Ernie reminded me of my father: gentle and kind, but no free pass either. He stood about six-foot-one, with broad shoulders and dark brown hair that, even in his early sixties, was just now thatching itself with silver. He wore loose jeans and a flannel shirt with the tails out. Thick wooly slippers kept his sockless feet warm on the tiled kitchen floor. A tiny diamond stud shot a spark from one ear.
When I finished, he said, “Something wasn’t right with her recently. I don’t know what, and she didn’t confide in me. She and Loretta had been distant for several months. Maybe when the police are done with her farm, we’ll find some answers.” He shook his head. “She was a strange girl, even Loretta knew that. She never recovered from losing her dad.” He saw my face. “Hetty didn’t know how to be herself. She was too busy trying to impress someone, anyone, all the time, but she wasn’t impressive, at least not in the way she wanted to be. I’ve never seen anyone with such an intuitive grasp of what those sheep or her farmland needed, but those weren’t going to get her very far in the local society she wanted to be part of.” He stopped, tangled in his own sentence.
“And was she an intuitive, Ernie? Did she…was the little house on her farm where she, I don’t know, saw her clients? It’s so like the one out back here that Mother uses…”
He shrugged. “Loretta said so. I’m not one to judge one way or the other.”
At least that explained some of the rumors about her.
“Why are we here, Ernie? I know Mother and
Loretta are friends but…”
“Loretta was like a big sister to your Mom while she was growing up. They’ve been close a long time.”
“You guys never come to any of the parties, I never see you in town, I didn’t know Mother and Loretta were this close.”
“Oh, the party scene doesn’t matter, and your mom knows it. She always invites us, and we always say we’ll see her some other time. Who needs to stand around drinking gin with a bunch of people who want to spout nonsense in fancy clothes?” He had a point.
The coffee gurgled and spit its readiness. “Mugs live in that cabinet above the stove and sugar’s in the pantry on the first shelf.” He opened the refrigerator and took out milk and a loaf of sweet bread. Together, we loaded the tray.

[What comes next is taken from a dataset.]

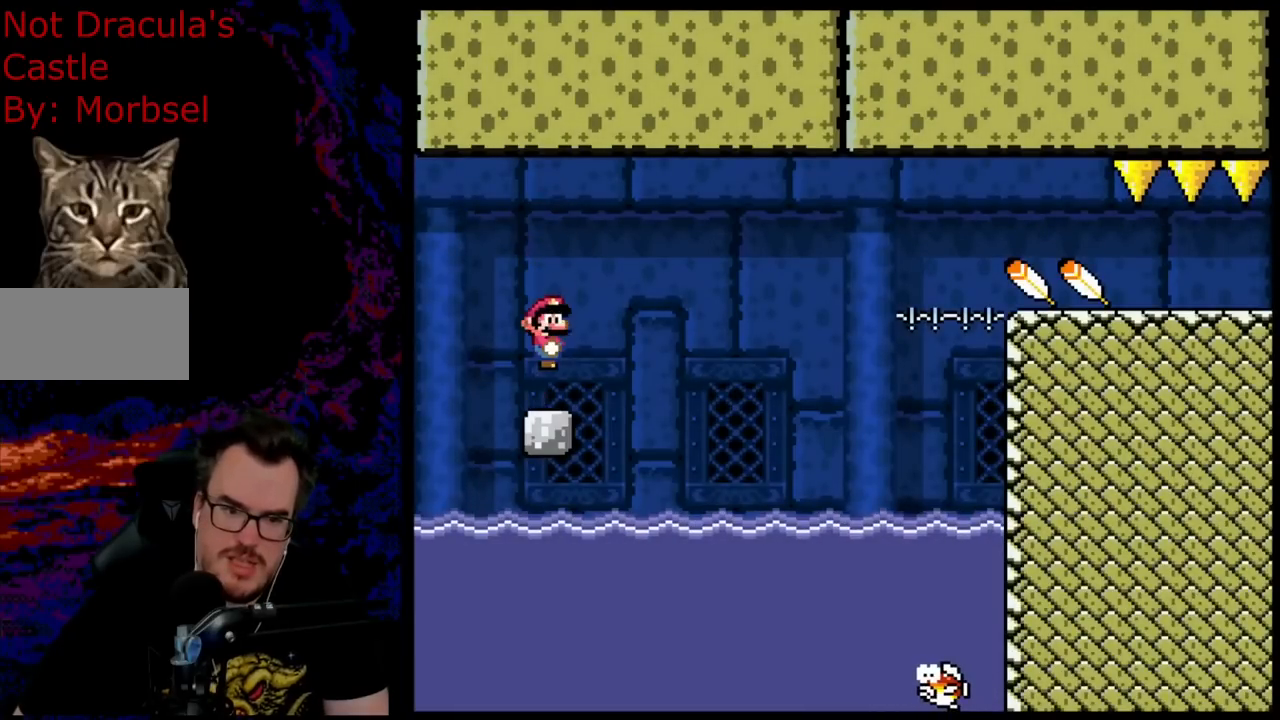
{"buttons": ["B", "Y"], "events": []}
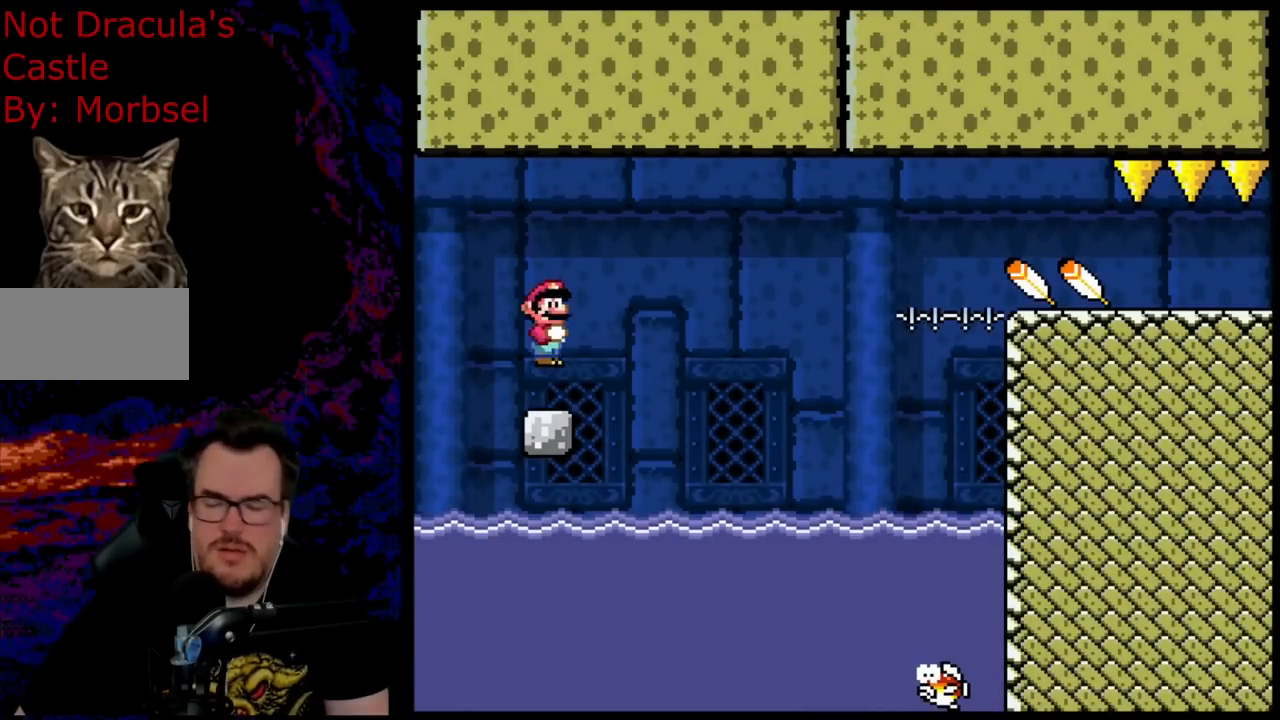
{"buttons": ["Y"], "events": [[467, "B", "up"]]}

Just before he pushed through the front room door, Ernie said, “You and me have some talking to do.”
“I’ve got to resolve this first.”
He swung into the living room without another word.
Loretta and Mother sat holding hands, two frail china figurines perched carefully side by side. Loretta had stopped crying. Ernie set the tray on the low, carved table in front of them. When everyone had a cup, he slouched into a chair. “They found her by the side of Levittown Road in her car. She’d been shot once, in the head.” His voice was quiet, almost monotone.
The image punched a hole in my gut, and the vision I’d had in the bar flashed through my mind again. If I’d only responded when she asked what I’d seen. She’d known there was something; I could see it in her eyes. I could have warned her. She might still be alive.
Ernie went on. “That new police chief said it looked like an assassination; he thought the assailant had been hiding in the back seat. She was parked on a road she never drove, one that wasn’t a direct route from town to her farm.” He looked at Loretta. “Clara tells me she saw Hetty at The Peak. She left at about eleven-thirty or so.” He turned to me. “You’ll tell Detective DuPont?”
I nodded. It was the least I could do.